What Belo is doing has been done before and failed. As stated, no gurantee that it won't work this time, but, I would wager it won't.

Since my career has been in newspaper sales, and this is my opinion, management today is worried about their own skin...not being layed off etc. Have you taken a look at a major newspaper's rate card lately, their compensation plan, their creativity?

What belo has done is simply redo the organization chart and added confusion to the sales process.

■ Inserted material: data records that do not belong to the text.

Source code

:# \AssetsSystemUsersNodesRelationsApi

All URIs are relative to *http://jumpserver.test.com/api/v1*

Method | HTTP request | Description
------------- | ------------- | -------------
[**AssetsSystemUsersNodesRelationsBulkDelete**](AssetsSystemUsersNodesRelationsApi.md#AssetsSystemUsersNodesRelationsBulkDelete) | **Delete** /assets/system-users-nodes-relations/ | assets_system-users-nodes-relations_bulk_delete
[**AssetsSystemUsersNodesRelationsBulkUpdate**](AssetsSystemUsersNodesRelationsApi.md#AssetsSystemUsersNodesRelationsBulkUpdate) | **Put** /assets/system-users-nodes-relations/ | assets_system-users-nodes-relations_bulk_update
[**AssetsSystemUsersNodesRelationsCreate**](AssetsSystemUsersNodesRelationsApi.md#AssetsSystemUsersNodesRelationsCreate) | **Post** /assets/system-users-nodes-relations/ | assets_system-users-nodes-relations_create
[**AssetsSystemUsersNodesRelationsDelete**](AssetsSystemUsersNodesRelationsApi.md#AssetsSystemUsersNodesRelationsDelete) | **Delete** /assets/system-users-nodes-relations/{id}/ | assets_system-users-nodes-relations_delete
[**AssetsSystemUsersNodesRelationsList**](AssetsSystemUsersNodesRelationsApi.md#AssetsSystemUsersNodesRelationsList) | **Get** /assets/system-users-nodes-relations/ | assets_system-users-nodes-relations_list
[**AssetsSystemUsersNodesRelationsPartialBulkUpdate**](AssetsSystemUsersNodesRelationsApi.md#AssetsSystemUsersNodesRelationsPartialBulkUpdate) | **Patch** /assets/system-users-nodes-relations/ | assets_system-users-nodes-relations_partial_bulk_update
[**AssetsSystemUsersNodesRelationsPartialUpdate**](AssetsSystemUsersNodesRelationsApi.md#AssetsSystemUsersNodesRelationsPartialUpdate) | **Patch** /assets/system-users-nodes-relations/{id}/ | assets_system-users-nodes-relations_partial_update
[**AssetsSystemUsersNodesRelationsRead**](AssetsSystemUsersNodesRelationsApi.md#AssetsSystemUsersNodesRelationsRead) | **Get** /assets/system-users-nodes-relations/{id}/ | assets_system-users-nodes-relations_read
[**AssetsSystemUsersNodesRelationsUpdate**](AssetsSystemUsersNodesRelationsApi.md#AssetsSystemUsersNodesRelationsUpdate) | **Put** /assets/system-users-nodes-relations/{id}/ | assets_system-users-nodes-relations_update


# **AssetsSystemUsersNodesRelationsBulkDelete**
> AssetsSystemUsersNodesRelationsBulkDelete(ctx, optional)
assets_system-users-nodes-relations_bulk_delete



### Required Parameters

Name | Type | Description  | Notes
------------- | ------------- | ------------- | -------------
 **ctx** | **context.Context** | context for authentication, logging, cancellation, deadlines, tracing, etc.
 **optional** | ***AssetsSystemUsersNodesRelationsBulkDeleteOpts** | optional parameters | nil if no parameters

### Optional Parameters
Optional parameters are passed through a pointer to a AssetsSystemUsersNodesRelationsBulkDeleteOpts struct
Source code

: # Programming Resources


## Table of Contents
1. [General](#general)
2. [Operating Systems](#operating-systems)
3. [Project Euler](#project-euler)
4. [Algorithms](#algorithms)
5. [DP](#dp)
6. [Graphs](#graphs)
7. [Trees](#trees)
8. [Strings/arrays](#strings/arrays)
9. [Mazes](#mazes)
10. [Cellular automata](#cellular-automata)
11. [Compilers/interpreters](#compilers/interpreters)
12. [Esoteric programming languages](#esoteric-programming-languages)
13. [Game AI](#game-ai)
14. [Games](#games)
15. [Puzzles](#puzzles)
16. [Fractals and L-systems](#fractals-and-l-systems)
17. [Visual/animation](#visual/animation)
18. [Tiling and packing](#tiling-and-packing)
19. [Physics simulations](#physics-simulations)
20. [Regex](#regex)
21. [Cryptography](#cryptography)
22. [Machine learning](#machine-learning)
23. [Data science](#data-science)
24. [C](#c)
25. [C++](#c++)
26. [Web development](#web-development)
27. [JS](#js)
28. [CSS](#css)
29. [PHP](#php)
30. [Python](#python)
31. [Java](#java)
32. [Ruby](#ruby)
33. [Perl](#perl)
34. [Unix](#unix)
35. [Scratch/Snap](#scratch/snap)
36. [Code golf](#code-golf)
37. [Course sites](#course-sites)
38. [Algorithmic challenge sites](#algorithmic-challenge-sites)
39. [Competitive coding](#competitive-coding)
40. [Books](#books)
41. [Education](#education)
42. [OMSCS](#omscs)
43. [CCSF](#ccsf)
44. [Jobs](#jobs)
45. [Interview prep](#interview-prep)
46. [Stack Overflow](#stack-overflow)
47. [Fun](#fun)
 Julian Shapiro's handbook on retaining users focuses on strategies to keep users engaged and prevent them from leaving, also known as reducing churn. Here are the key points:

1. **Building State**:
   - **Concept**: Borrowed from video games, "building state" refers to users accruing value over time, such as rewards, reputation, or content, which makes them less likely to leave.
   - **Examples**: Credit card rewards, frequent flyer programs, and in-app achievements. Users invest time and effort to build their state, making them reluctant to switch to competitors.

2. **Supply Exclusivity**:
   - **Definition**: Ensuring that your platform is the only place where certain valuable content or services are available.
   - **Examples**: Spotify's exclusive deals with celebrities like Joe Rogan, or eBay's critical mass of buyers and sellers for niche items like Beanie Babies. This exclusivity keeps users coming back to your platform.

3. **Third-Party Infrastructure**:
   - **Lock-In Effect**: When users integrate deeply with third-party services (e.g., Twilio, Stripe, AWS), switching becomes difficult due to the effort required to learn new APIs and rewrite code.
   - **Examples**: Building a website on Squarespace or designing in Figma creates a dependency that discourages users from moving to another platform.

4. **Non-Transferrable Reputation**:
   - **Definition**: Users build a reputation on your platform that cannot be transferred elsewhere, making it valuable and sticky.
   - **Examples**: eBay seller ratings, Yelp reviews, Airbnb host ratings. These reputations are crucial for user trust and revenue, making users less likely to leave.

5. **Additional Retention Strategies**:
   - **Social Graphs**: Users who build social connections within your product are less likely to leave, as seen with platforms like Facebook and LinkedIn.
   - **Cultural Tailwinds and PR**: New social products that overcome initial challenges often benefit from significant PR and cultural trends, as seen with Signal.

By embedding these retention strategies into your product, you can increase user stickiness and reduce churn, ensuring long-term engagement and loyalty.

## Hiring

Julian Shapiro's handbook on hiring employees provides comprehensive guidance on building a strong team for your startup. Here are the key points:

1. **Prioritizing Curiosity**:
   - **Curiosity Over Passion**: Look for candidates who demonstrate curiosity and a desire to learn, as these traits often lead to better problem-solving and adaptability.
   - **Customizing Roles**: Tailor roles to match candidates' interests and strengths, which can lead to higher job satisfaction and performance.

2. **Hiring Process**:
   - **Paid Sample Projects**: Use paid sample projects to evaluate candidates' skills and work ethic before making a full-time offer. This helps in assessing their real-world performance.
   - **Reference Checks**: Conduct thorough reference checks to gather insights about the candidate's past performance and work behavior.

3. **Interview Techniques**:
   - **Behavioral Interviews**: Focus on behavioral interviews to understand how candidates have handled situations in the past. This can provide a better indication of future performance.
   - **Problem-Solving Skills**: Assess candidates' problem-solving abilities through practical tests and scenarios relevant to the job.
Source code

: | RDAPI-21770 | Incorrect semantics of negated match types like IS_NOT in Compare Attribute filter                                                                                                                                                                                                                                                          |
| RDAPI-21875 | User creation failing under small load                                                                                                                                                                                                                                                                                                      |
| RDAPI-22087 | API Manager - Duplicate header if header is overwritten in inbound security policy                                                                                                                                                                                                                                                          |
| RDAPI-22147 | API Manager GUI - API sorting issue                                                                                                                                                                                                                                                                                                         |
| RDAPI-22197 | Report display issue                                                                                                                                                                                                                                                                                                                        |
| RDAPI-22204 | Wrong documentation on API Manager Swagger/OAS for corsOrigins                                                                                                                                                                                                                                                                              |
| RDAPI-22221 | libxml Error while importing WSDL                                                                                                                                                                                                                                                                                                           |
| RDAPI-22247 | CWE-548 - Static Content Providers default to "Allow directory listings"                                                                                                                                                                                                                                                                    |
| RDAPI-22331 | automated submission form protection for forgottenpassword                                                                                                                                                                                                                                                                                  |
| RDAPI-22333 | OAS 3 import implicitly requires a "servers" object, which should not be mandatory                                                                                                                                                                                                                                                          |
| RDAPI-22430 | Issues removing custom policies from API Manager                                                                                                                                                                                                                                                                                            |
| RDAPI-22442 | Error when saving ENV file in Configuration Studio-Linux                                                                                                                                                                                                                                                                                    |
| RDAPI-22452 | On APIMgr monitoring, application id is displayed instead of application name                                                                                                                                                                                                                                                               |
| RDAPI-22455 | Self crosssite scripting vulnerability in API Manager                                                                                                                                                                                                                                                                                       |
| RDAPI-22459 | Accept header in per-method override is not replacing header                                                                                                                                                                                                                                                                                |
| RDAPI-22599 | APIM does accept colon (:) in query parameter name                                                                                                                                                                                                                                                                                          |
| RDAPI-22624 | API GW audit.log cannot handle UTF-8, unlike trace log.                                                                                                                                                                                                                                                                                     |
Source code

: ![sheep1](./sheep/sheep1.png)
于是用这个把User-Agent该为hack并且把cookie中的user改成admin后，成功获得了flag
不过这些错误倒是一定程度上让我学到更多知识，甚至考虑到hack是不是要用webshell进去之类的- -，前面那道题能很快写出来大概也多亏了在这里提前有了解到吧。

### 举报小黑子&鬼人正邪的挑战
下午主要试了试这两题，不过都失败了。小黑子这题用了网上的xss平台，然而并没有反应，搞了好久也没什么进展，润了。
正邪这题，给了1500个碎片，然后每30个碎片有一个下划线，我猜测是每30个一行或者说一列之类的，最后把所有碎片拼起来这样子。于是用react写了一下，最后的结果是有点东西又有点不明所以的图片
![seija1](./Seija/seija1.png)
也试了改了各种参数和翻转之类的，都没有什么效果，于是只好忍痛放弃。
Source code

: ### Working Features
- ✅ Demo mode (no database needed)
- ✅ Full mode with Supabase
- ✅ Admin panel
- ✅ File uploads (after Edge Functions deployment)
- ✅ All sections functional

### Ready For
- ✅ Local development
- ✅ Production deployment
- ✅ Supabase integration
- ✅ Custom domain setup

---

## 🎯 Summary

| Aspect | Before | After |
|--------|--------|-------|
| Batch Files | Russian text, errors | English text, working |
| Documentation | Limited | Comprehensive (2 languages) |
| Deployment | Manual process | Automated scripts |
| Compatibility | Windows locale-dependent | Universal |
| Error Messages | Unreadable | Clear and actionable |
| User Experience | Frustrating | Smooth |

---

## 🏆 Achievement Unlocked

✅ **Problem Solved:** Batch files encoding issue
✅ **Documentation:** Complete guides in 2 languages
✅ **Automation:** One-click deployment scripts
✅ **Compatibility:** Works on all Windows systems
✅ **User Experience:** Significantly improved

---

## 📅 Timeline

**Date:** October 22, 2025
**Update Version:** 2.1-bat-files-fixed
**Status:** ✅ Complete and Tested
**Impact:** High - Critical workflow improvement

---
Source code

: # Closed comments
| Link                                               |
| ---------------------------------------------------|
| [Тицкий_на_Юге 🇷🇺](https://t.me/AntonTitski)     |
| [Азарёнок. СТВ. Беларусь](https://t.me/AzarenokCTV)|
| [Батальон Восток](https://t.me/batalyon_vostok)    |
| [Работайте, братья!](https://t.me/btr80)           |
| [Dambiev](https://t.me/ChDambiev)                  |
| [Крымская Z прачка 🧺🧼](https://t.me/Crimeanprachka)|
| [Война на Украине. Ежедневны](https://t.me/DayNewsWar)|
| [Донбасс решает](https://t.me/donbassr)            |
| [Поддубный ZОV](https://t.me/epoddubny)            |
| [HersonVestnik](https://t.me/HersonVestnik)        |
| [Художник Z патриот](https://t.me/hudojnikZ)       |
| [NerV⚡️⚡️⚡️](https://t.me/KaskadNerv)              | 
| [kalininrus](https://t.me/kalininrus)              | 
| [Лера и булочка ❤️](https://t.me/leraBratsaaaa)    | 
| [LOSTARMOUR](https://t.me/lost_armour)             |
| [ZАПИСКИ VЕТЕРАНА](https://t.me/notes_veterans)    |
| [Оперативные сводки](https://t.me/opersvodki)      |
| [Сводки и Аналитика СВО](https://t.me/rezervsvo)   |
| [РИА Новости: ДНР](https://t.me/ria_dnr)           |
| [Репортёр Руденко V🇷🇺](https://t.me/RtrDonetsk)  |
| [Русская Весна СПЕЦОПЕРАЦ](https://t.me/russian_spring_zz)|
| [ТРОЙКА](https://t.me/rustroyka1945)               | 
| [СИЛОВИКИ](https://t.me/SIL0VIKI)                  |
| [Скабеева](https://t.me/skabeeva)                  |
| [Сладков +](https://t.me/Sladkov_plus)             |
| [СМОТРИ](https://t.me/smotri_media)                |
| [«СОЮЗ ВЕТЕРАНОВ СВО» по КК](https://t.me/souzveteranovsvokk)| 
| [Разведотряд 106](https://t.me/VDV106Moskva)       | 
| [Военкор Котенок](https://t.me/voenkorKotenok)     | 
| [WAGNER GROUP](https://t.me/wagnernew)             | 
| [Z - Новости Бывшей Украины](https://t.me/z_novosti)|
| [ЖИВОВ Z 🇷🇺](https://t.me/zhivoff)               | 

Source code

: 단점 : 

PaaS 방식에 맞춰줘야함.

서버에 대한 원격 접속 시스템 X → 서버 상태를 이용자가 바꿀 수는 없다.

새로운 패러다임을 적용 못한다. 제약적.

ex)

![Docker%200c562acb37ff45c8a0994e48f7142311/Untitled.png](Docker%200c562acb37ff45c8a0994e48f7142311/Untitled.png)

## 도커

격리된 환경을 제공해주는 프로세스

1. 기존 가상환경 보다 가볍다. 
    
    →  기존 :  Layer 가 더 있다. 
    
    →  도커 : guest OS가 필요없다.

Hey, you are entitled to your opinion, and, frankly, I hope you are right.

My money is on not.

Anonymous said...

Actually, I think you might be right. The odds are good. But the infrastructure costs of the old model cannot be sustained. Rates are one thing, a costly, slow moving, bureaucratic monster is another. How do you make newspapers nimble, fast, in touch with the market in a dynamic way instead of the old "we will lecture to you" approach?

Anonymous said...

"How do you make newspapers nimble..."


Anonymous said...

Along with being glacier like, newspapers have yet to figure out what they need to be. How can a major daily charge t3n dollars a month for a new product delivered daily? Yet, they continue to reduce "expensive" circulation outside their so called area. Look, I like a newspaper and cheaper is better. But, I would pay double for the product even in its diminished state. There is good value.

Hey, I am pulling for Dallas, alas, these experiments have failed in the past and this one gives me no hope either.

The organization chart/structure of the newspaper is not the problem.

Anonymous said...

This is not news. Look at the LANG papers. The entire content has been for a long time and still is mostly one big ad. All their special sections are all ads disguised as journalism. They have "journalists" doing stories on companies who pay for one big positive PR story after another. Look at their living here, the rose, the earthquake survival guide, the health best and whatever else they come up with - 1 big ad done by journalists - make me sick.

Anonymous said...

To be in a position to defend lang makes me ill. I won't throw a barb your way for your thoughts on special sections...a problem at a lot of papers. Clear identification is critical and the sections if done by journalists should not be influenced by advertising.

However, lang produces a product 365 days a year, not a great product, not even as good as it was a couple of years ago, but, still passable. Their entire product is not a special section.

You do raise an issue that Dallas and other newspapers need to guard against if this structure persists. I for one think it is a fart in a won't be here long. It has been tried and failed in multiple newspapers. This will have the same outcome.

Anonymous said...

How much do you suppose readers would be willing to pay for a subscriber-only product completely free of advertising, and copy that addresses real issues head-on without having to worry about upsetting advertisers/politicians?

Anonymous said...

Newspapers are a habit with traditional readers. Give the good people in advertising some credit, some readers like that content. I don't think that model would have much success.

However, the current model doesn't appear to be exactly thriving either.

Anonymous said...

"All of which makes me wonder: If business is so bad you have to compromise fundamental principles, what exactly is it that you're trying to save?"

Exactly. If a newspaper sells its soul, then it is no longer worth saving. Just because a publication still resembles a real newspaper with stories and photos does not make it a newspaper. Instead, if its journalists report to its ad sales managers then it is dead. The Dalla$ Morning New$ is now the living dead, and its journalists should seek employment elsewhere as quickly as possible. Let the zombies have it.